Human ResourcesHuman Resources

Retirement/Savings Benefits

Benefits include the following:

Social Security

The university contributes 7.65 percent of your covered salary to your Social Security taxes and you contribute a matching amount through payroll deduction. These contributions (FICA taxes) fund Social Security (6.2%), and Medicare benefits (1.45%).

Retirement Annuity Program

Faculty members and staff members in regular positions scheduled to work at least half-time, 1,000 hours per year begin participation in the retirement program after 12 month of continuous employment or immediately with applicable prior service at another accredited college or university.

The university contributes the equivalent of 10 percent of your regular salary to your retirement plan if your position is not exempt from the Fair Labor Standards Act (those eligible for overtime pay).
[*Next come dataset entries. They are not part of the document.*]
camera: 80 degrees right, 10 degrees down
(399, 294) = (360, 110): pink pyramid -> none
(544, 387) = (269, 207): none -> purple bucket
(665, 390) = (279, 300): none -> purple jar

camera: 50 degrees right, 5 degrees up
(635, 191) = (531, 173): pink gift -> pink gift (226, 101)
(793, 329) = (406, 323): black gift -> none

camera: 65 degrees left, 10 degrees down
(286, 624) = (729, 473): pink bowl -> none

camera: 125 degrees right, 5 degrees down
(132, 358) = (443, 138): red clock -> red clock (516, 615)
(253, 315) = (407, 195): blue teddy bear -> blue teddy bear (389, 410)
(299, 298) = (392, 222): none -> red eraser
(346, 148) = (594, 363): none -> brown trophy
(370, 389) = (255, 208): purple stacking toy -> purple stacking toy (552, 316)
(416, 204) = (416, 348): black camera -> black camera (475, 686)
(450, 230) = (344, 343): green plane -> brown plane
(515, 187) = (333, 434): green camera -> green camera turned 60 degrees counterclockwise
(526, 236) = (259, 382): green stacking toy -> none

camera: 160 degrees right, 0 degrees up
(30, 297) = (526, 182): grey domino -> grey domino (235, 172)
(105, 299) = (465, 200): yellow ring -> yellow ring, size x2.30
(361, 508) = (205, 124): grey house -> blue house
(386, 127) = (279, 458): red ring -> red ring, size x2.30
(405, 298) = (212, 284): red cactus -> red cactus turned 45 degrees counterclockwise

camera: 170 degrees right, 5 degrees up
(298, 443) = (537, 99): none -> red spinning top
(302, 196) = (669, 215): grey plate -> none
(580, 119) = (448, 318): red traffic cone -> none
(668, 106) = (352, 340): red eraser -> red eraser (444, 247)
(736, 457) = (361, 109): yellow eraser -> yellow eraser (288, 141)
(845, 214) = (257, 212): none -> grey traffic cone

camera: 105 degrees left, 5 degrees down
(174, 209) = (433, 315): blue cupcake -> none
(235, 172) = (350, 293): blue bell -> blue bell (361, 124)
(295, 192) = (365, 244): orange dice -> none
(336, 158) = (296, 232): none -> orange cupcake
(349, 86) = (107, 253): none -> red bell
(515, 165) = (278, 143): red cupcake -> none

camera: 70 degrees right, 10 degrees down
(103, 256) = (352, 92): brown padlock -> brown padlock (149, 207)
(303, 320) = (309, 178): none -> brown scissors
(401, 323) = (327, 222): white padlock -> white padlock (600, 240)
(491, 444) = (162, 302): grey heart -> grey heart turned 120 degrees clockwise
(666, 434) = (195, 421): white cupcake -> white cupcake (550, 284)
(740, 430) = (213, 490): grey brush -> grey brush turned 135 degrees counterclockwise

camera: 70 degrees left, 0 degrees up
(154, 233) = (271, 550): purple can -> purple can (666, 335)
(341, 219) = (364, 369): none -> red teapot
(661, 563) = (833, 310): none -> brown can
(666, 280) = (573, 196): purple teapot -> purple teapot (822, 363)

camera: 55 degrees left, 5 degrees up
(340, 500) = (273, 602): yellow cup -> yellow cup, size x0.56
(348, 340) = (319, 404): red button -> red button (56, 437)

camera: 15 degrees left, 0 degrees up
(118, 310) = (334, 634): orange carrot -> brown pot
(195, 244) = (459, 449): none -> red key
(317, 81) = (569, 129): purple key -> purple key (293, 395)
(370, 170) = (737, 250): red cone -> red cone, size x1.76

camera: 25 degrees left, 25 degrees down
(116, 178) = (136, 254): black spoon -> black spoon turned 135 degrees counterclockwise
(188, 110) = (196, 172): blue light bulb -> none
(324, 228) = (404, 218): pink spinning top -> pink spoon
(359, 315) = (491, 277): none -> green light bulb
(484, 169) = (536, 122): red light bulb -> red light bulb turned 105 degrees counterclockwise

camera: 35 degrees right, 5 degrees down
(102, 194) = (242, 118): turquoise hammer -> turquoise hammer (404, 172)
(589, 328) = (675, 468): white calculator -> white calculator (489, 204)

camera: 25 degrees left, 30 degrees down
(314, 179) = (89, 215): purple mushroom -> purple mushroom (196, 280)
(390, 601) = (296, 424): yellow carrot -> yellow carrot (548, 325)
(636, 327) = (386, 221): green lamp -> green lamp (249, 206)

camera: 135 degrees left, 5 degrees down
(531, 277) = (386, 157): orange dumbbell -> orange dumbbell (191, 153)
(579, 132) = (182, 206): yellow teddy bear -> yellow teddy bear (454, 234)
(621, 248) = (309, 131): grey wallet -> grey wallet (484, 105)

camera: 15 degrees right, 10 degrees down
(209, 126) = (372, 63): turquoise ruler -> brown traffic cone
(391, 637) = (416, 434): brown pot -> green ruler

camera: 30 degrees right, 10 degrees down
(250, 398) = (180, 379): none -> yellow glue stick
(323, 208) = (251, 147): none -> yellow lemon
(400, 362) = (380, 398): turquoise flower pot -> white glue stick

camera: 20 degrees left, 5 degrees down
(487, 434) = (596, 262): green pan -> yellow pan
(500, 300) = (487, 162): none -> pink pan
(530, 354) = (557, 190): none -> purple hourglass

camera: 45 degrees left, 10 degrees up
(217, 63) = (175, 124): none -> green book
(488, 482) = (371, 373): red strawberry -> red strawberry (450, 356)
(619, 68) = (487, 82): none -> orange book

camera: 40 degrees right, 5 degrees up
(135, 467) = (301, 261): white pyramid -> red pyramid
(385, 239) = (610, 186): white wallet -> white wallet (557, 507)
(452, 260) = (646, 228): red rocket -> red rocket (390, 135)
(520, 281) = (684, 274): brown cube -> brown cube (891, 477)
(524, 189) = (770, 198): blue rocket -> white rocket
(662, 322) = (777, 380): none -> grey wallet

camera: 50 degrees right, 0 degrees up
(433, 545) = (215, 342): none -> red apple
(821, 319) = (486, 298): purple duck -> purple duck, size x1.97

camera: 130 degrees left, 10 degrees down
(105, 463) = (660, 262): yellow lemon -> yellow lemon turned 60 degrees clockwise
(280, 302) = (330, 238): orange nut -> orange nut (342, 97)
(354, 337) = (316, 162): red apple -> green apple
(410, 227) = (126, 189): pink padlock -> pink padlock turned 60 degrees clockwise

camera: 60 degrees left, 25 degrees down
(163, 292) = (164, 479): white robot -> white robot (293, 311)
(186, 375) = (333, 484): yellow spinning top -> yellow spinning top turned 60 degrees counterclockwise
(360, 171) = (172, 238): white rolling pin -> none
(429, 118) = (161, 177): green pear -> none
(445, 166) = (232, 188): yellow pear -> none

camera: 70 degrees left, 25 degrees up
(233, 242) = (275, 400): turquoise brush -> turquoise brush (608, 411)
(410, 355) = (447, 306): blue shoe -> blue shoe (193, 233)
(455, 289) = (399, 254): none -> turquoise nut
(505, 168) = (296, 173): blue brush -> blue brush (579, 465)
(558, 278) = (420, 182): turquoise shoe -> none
The university contributes 12 percent if you are faculty members or if your position is exempt from the Fair Labor Standards Act (those not eligible for overtime pay). Immediately and fully vested, you direct those contributions to one or more of the nearly 60 investment options made available by the university through Teachers Insurance Annuity Association-College Retirement Equities Fund (TIAA/CREF) and The Vanguard Group. You receive quarterly reports showing the university's contributions and the total accumulation in your accounts.

Voluntary Retirement Savings Plan

You can add money to your retirement savings; beyond the amount the university contributes, by making optional, tax-deferred contributions to TIAA/CREF and/or to The Vanguard Group. Contributions to the program are deducted from your pay on a pre-tax basis, lowering your current taxable income and, in turn, your tax liability. The interest, dividends, and capital gains earned on your investments compound, tax-deferred. You will not be taxed on your earnings until you begin to receive distributions. You save on taxes in two ways: through the pre-tax payroll deduction and through tax-deferred growth. No waiting period is required.